August 31, 2018
Super-Sustainable Addition to Business School Quickly Becomes Center of Portland State Campus
Even more than its newly renovated home and an expansion next door, the Karl Miller Center’s five-story atrium gives Portland State University a sense of place.
Since its founding in 1946, Portland State University (PSU) has grown from a small commuter school to a population of more than 27,000 students. During that time, PSU has come to enjoy a greater presence in the community thanks to a campus-wide investment in what had been a series of dark, outdated facilities, as well as a curriculum that increasingly reflects Portland’s penchant for sustainable policy and progressive urban planning.
PSU also enjoys an enviable downtown location that is, along with the 12-block public park known as South Park Blocks forming the school’s spine, a leafy oasis. Yet particularly in this perennially rainy climate, students need communal indoor gathering spaces, which the university had always lacked.
Perhaps that’s why the new Karl Miller Center, with its luminescent five-story atrium, has quickly become a kind of living room not just for the School of Business housed there but for all of PSU.
“We actually used to have MBA students practicing presentations in their cars,” recalls Cliff Allen, the business school’s dean. “We also estimate the university may have as many as 1,500 houseless students. Having this welcoming safe place on campus where students can get the support and the camaraderie they need is very important to us. That atrium is packed throughout the school year with students.”
The $60-million project, designed by the primarily Stuttgart, Germany–based Behnisch Architekten through its Boston office, began with a remodel of the business school’s existing home, which it had shared with the School of Education—a 100,000 square foot, six-story building dating to the 1970s, bulky and unimaginative, filled with classrooms and faculty offices and offering little else. “Grim doesn’t really even begin to describe it,” Behnisch partner Robert Matthew Noblett recalls.
Working with SRG Partnership, the architects implemented a multi-pronged strategy to mitigate this sense of foreboding.
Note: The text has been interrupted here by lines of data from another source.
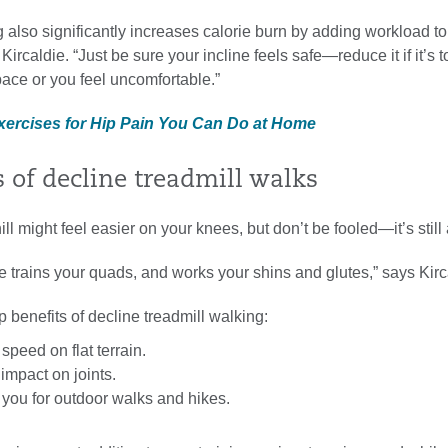
g also significantly increases calorie burn by adding workload to
ircaldie. “Just be sure your incline feels safe—reduce it if it’s t
ace or you feel uncomfortable.”
Exercises for Hip Pain You Can Do at Home
s of decline treadmill walks
l might feel easier on your knees, but don’t be fooled—it’s still
 trains your quads, and works your shins and glutes,” says Kirc
p benefits of decline treadmill walking:
speed on flat terrain.
mpact on joints.
you for outdoor walks and hikes.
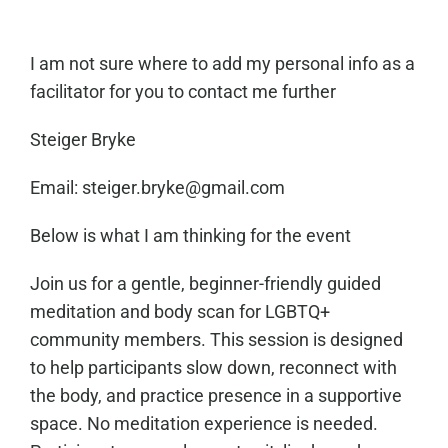
I am not sure where to add my personal info as a
facilitator for you to contact me further
Steiger Bryke
Email: steiger.bryke@gmail.com
Below is what I am thinking for the event
Join us for a gentle, beginner-friendly guided
meditation and body scan for LGBTQ+
community members. This session is designed
to help participants slow down, reconnect with
the body, and practice presence in a supportive
space. No meditation experience is needed.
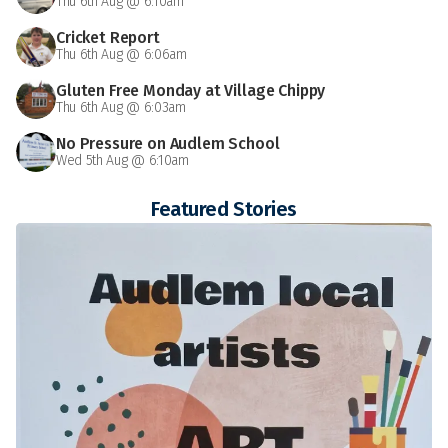
Thu 6th Aug @ 6:10am
Cricket Report
Thu 6th Aug @ 6:06am
Gluten Free Monday at Village Chippy
Thu 6th Aug @ 6:03am
No Pressure on Audlem School
Wed 5th Aug @ 6:10am
Featured Stories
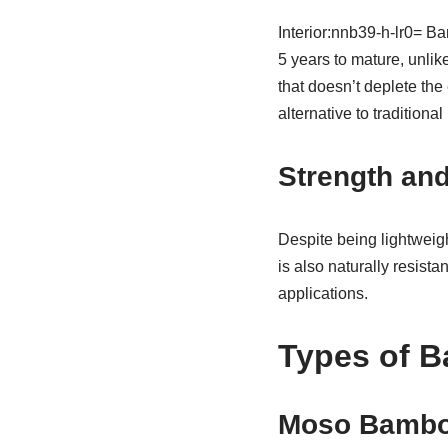
Interior:nnb39-h-lr0= Bam
5 years to mature, unli
that doesn’t deplete the 
alternative to traditional
Strength and
Despite being lightweig
is also naturally resista
applications.
Types of B
Moso Bamb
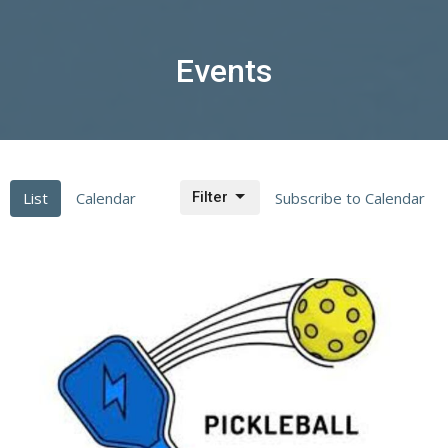
Events
List
Calendar
Filter
Subscribe to Calendar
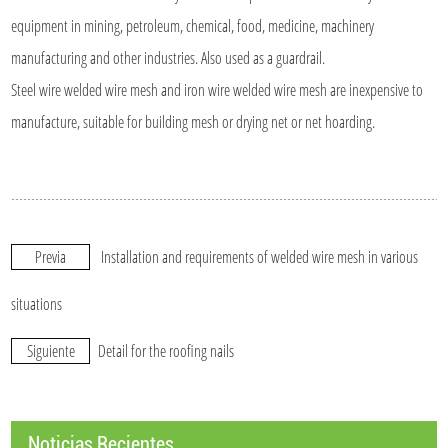
equipment in mining, petroleum, chemical, food, medicine, machinery
manufacturing and other industries. Also used as a guardrail.
Steel wire welded wire mesh and iron wire welded wire mesh are inexpensive to
manufacture, suitable for building mesh or drying net or net hoarding.
Previa
Installation and requirements of welded wire mesh in various
situations
Siguiente
Detail for the roofing nails
Noticias Recientes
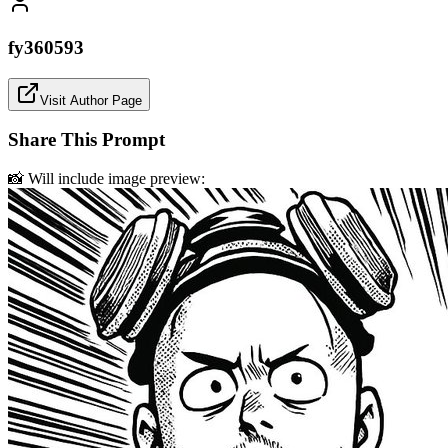
fy360593
Visit Author Page
Share This Prompt
📸 Will include image preview:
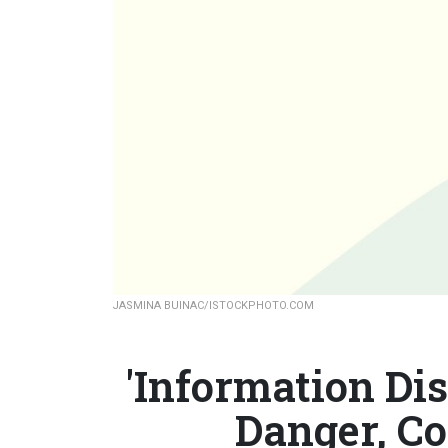
JASMINA BUINAC/ISTOCKPHOTO.COM
'Information Dis
Danger, C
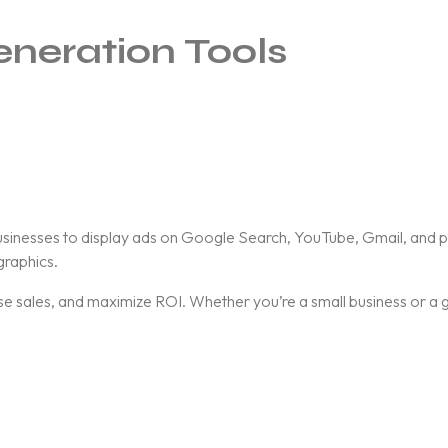
eneration Tools
businesses to display ads on Google Search, YouTube, Gmail, and p
raphics.
ease sales, and maximize ROI. Whether you’re a small business or a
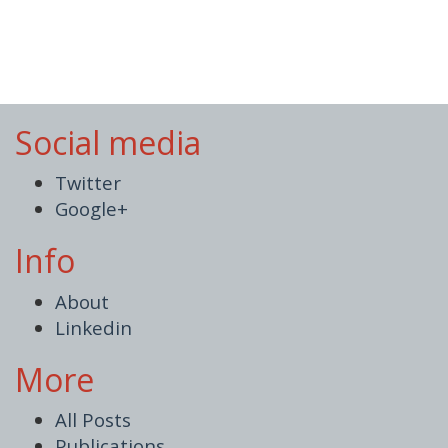
Social media
Twitter
Google+
Info
About
Linkedin
More
All Posts
Publications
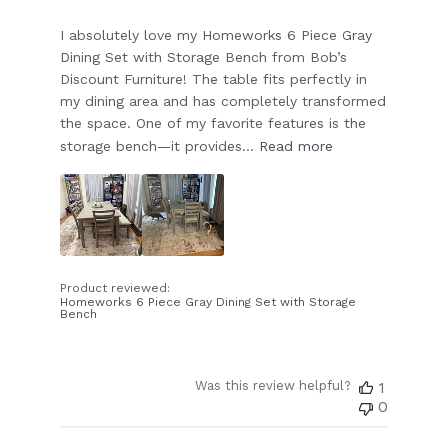
I absolutely love my Homeworks 6 Piece Gray
Dining Set with Storage Bench from Bob’s
Discount Furniture! The table fits perfectly in
my dining area and has completely transformed
the space. One of my favorite features is the
storage bench—it provides...
Read more
Product reviewed:
Homeworks 6 Piece Gray Dining Set with Storage
Bench
Was this review helpful?
1
0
Not only did they re-clad the structure in stainless steel and mill-finished aluminum, but they also reconfigured corridor and circulation spaces to bring in more daylight. Most dramatically they inserted a 45,000-square-foot expansion to the north with an atrium bridging the gap between old and new. These interventions were transformational for the “fat block structure,” says architect Stefan Behnisch.
Clad in Alaskan yellow cedar, the new addition presents an array of perpendicularly intersecting boxes. These cantilever to provide shade to outdoor plazas at the northwest and northeast corners of the lot, which landscape architect Tim Strand of Portland’s Mayer/Reed describes as “places for lingering, for learning, for informal gatherings, but also artful expressions of stormwater management.” The staggered wood oblongs are topped with green roofs that, in combination with ground-floor flowthrough plantings, treat 90 percent of the building’s rain runoff. The strategy also helps extend the city’s Montgomery Green Street Plan, a network of planters, swales, and pervious paving that passes along the Karl Miller Center’s northern property line.
Save for its Sixth Avenue frontage, where the roof of the glass volume angles diagonally to the ground like I.M. Pei’s pyramid at the Louvre in Paris, much of the atrium remains obscured to pedestrians by the buildings on either side. Yet the five-story space is the heart of the Karl Miller Center if not PSU itself. On upper floors, walkways crisscross the otherwise wide-open volume, while on the entry floor, because of how the site slopes downward, a wide, terraced stairway doubles as a venue for presentations. (Allen says it has successfully accommodated an audience as large as 150.) And since the Karl Miller Center is situated between the center of PSU and the Urban Center, a newer campus spur to the northeast, the atrium also acts as a pass-through connector.
Most importantly, the atrium fills the interiors of both adjacent buildings—especially the spaces furthest from exterior windows—with natural light. “It’s structured in a little bit of a European tradition,” says Behnisch, whose namesake firm is renowned for its sustainable work for universities and corporations. “Normally in Europe for good daylight we would say, ‘Don’t make any floor plan deeper than 14 meters.’ It is something that drives us whenever we build here in the United States.” The architects designed the building with the expectation of receiving LEED Platinum certification; a key to meeting that goal was to have the spacious atrium acts as a chimney, naturally moving warm air up and out the top of the structure, in addition to installing automated operable windows and ceiling fans. These allowed the new spaces and the atrium itself to be naturally ventilated, with AC only used in the original building.
“Because this is Portland, sustainability is everywhere in our curriculum. Our mantra is ‘business that matters,’” says Allen, the business school’s dean. “The Karl Miller Center allows us to say we practice what we preach.”